UAB's Geriatrics program received top ratings for education and training in the field. In its 2013 rating of all 149 US Medical Schools, US News and World Report rated UAB Geriatrics #12. Dr. Richard Allman, Division Director for Gerontology, Geriatrics and Palliative Care congratulates Cynthia Brown, MD, Geriatric Medicine Section Director, Caroline Harada, MD, Geriatric Med Fellowship Director, Barrett Bowling, MD, Associate Fellowship Director, and Angela Rothrock, PhD, Assistant Fellowship Director and all the Division faculty for helping move Medicine's Geriatric training program up in the ranking to number 12 in the nation!
UAB schools again ranked in top 10 by U.S. News & World Report
By Marie Sutton
U.S. News & World Report ranks a number of graduate programs at the University of Alabama at Birmingham (UAB) among the nation’s Top 10, including healthcare management, primary care, AIDS, nursing service administration and nursing practitioner adult.

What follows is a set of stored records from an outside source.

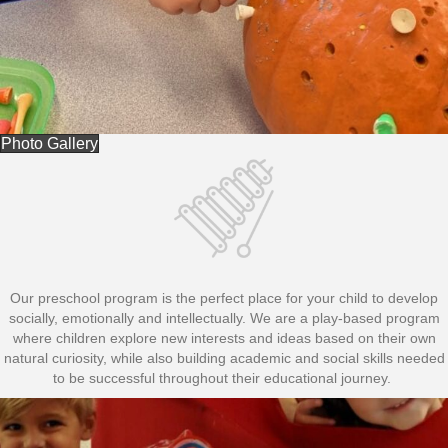
Photo Gallery
Our preschool program is the perfect place for your child to develop
socially, emotionally and intellectually. We are a play-based program
where children explore new interests and ideas based on their own
natural curiosity, while also building academic and social skills needed
to be successful throughout their educational journey.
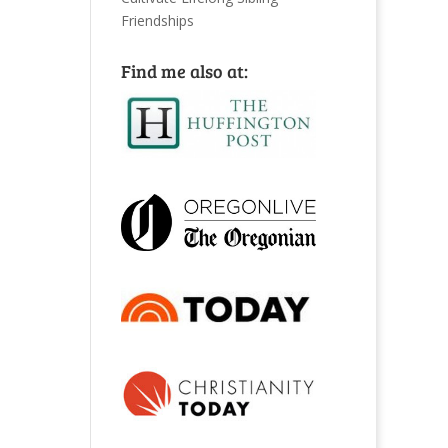
Friendships
Find me also at:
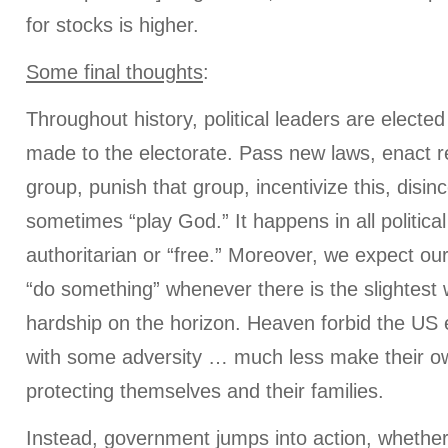
for stocks is higher.
Some final thoughts
:
Throughout history, political leaders are elect
made to the electorate. Pass new laws, enact re
group, punish that group, incentivize this, disinc
sometimes “play God.” It happens in all politic
authoritarian or “free.” Moreover, we expect our
“do something” whenever there is the slightest w
hardship on the horizon. Heaven forbid the US 
with some adversity … much less make their o
protecting themselves and their families.
Instead, government jumps into action, whether 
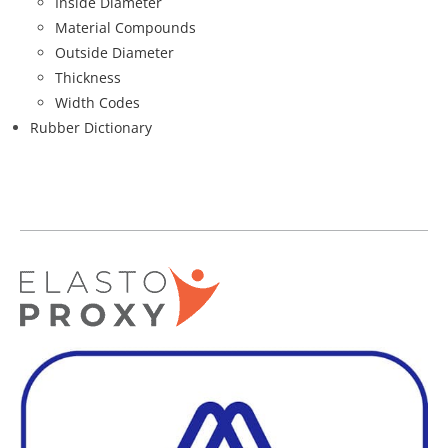
Inside Diameter
Material Compounds
Outside Diameter
Thickness
Width Codes
Rubber Dictionary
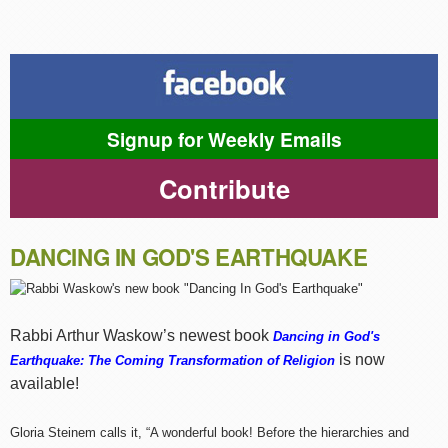
Signup for Weekly Emails
Contribute
DANCING IN GOD'S EARTHQUAKE
Rabbi Arthur Waskow’s newest book
Dancing in God's
is now
Earthquake: The Coming Transformation of Religion
available!
Gloria Steinem calls it, “A wonderful book! Before the hierarchies and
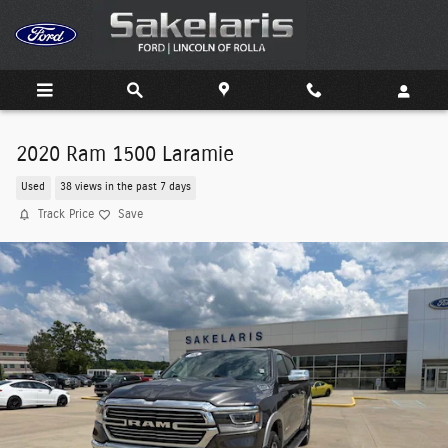
Skip to main content
2020 Ram 1500 Laramie
Used
38 views in the past 7 days
Track Price
Save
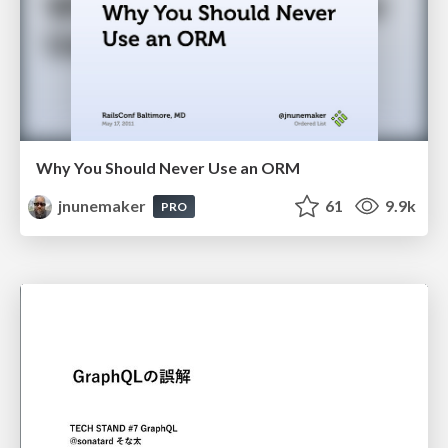
Why You Should Never Use an ORM
jnunemaker
61
9.9k
PRO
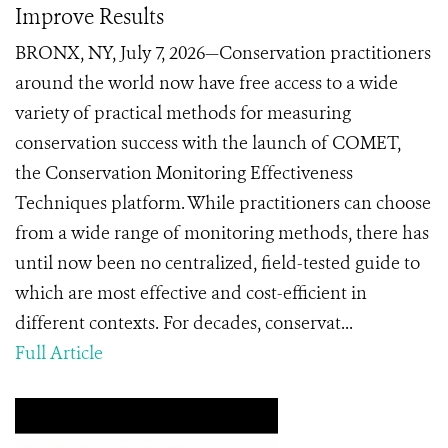
Improve Results
BRONX, NY, July 7, 2026—Conservation practitioners
around the world now have free access to a wide
variety of practical methods for measuring
conservation success with the launch of COMET,
the Conservation Monitoring Effectiveness
Techniques platform. While practitioners can choose
from a wide range of monitoring methods, there has
until now been no centralized, field-tested guide to
which are most effective and cost-efficient in
different contexts. For decades, conservat...
Full Article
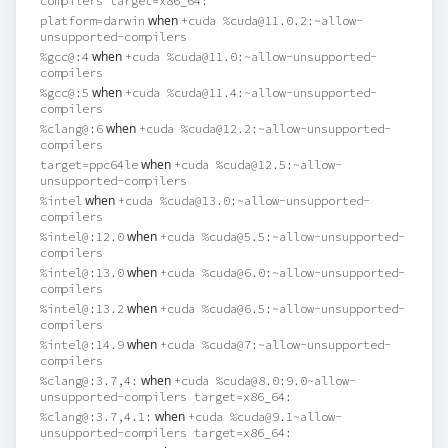
compilers target=x86_64:
when
platform=darwin
+cuda %cuda@11.0.2:~allow-
unsupported-compilers
when
%gcc@:4
+cuda %cuda@11.0:~allow-unsupported-
compilers
when
%gcc@:5
+cuda %cuda@11.4:~allow-unsupported-
compilers
when
%clang@:6
+cuda %cuda@12.2:~allow-unsupported-
compilers
when
target=ppc64le
+cuda %cuda@12.5:~allow-
unsupported-compilers
when
%intel
+cuda %cuda@13.0:~allow-unsupported-
compilers
when
%intel@:12.0
+cuda %cuda@5.5:~allow-unsupported-
compilers
when
%intel@:13.0
+cuda %cuda@6.0:~allow-unsupported-
compilers
when
%intel@:13.2
+cuda %cuda@6.5:~allow-unsupported-
compilers
when
%intel@:14.9
+cuda %cuda@7:~allow-unsupported-
compilers
when
%clang@:3.7,4:
+cuda %cuda@8.0:9.0~allow-
unsupported-compilers target=x86_64:
when
%clang@:3.7,4.1:
+cuda %cuda@9.1~allow-
unsupported-compilers target=x86_64:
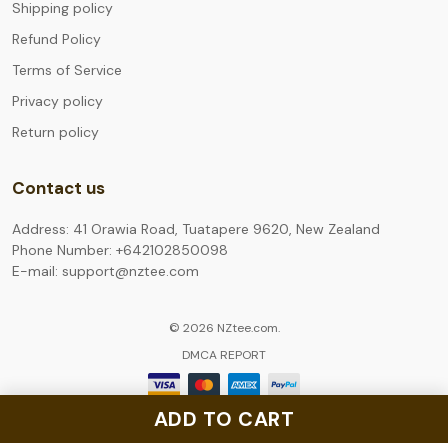
Shipping policy
Refund Policy
Terms of Service
Privacy policy
Return policy
Contact us
Address: 41 Orawia Road, Tuatapere 9620, New Zealand
Phone Number: +642102850098
E-mail: support@nztee.com
© 2026 NZtee.com.
DMCA REPORT
ADD TO CART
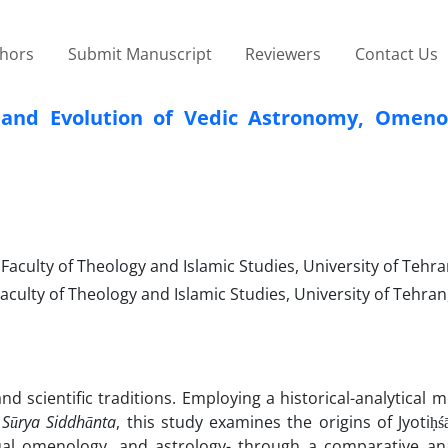
thors
Submit Manuscript
Reviewers
Contact Us
ns and Evolution of Vedic Astronomy, Omeno
culty of Theology and Islamic Studies, University of Tehra
ulty of Theology and Islamic Studies, University of Tehran,
 and scientific traditions. Employing a historical-analytical
d
Sūrya Siddhānta
, this study examines the origins of Jyotiḥśā
al omenology, and astrology- through a comparative ana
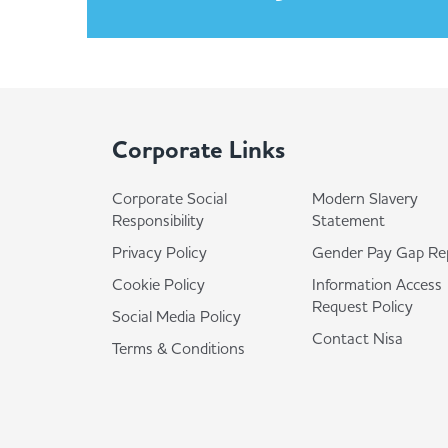
Corporate Links
Corporate Social
Modern Slavery
Responsibility
Statement
Privacy Policy
Gender Pay Gap Re
Cookie Policy
Information Access
Request Policy
Social Media Policy
Contact Nisa
Terms & Conditions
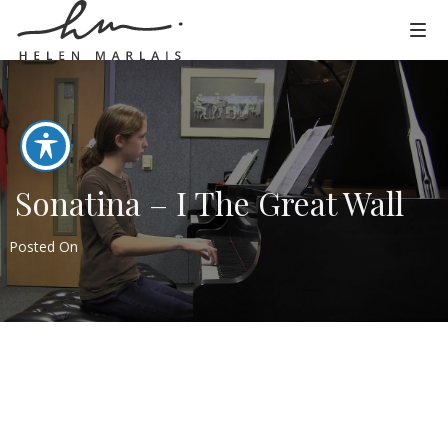
Sonatina – I The Great Wall
Posted On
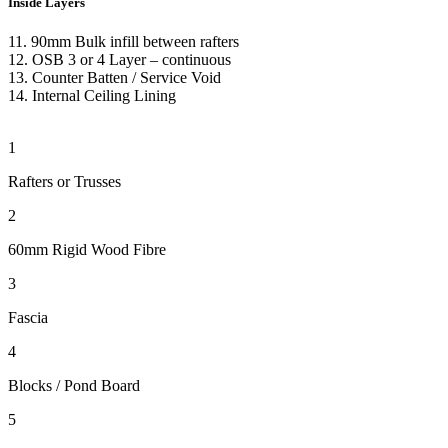
Inside Layers
11. 90mm Bulk infill between rafters
12.
OSB 3 or 4 Layer – continuous
13. Counter Batten
/ Service Void
14.
Internal Ceiling Lining
1
Rafters or Trusses
2
60mm Rigid Wood Fibre
3
Fascia
4
Blocks / Pond Board
5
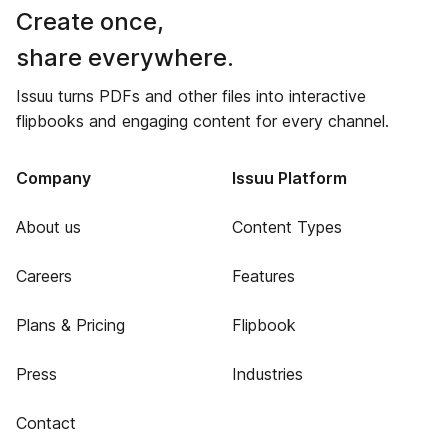
Create once,
share everywhere.
Issuu turns PDFs and other files into interactive
flipbooks and engaging content for every channel.
Company
Issuu Platform
About us
Content Types
Careers
Features
Plans & Pricing
Flipbook
Press
Industries
Contact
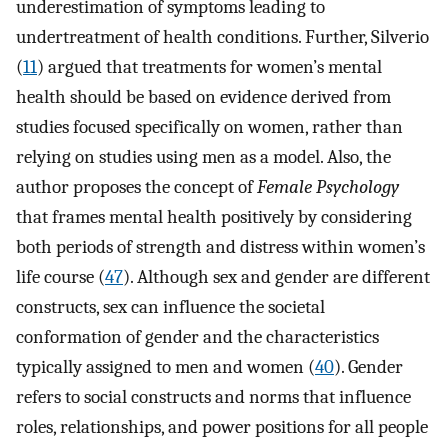
underestimation of symptoms leading to
undertreatment of health conditions. Further, Silverio
(
11
) argued that treatments for women’s mental
health should be based on evidence derived from
studies focused specifically on women, rather than
relying on studies using men as a model. Also, the
author proposes the concept of
Female Psychology
that frames mental health positively by considering
both periods of strength and distress within women’s
life course (
47
). Although sex and gender are different
constructs, sex can influence the societal
conformation of gender and the characteristics
typically assigned to men and women (
40
). Gender
refers to social constructs and norms that influence
roles, relationships, and power positions for all people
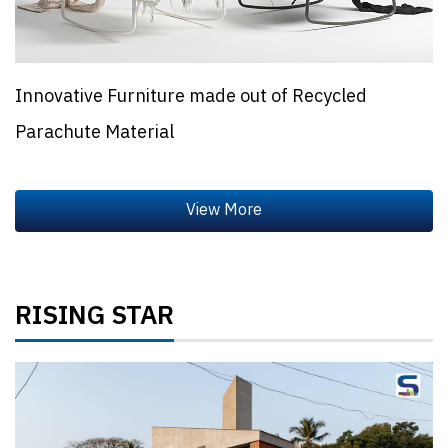
Innovative Furniture made out of Recycled
Parachute Material
RISING STAR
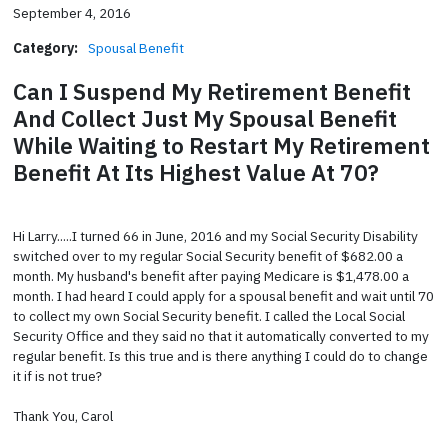
September 4, 2016
Category:
Spousal Benefit
Can I Suspend My Retirement Benefit
And Collect Just My Spousal Benefit
While Waiting to Restart My Retirement
Benefit At Its Highest Value At 70?
Hi Larry.....I turned 66 in June, 2016 and my Social Security Disability
switched over to my regular Social Security benefit of $682.00 a
month. My husband's benefit after paying Medicare is $1,478.00 a
month. I had heard I could apply for a spousal benefit and wait until 70
to collect my own Social Security benefit. I called the Local Social
Security Office and they said no that it automatically converted to my
regular benefit. Is this true and is there anything I could do to change
it if is not true?
Thank You, Carol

The latest rankings were released in the 2013 edition of “America’s Best Graduate Schools,” available online at www.usnews.com.
According to rankings released March 12, voted on in 2012, the School of Medicine primary care program rose to No. 10, up from No. 12. The level reflects the school’s commitment to produce physicians who pursue residencies in one of the primary care fields. Geriatrics ranked No. 12. The AIDS program in the School of Medicine ranked No. 8.
Last voted on in 2011, the School of Health Professions master’s degree program in healthcare management is No. 5 in the nation. Its physical therapy program is No. 19, and its physician assistant program is ranked No. 25. Public health is ranked No. 16. The School of Nursing’s master’s program is ranked No. 21. The nurse practitioner (adult) program is ranked No. 10, as is the nursing service administration program. The nurse practitioner (family) program is ranked No. 12.
Each year, U.S. News & World Report ranks professional-school programs in business, education, engineering, law and medicine. The rankings are based on expert opinion about program quality and statistical indicators that measure the quality of a school’s faculty, research and students. For the rankings in all five areas, indicator and opinion data come from surveys of more than 1,200 programs and some 9,600 academics and professionals.
The magazine also ranks programs in the sciences, social sciences and humanities on a rotating basis, usually every three years. These rankings are based solely on the ratings of academic experts, as are the health specialties.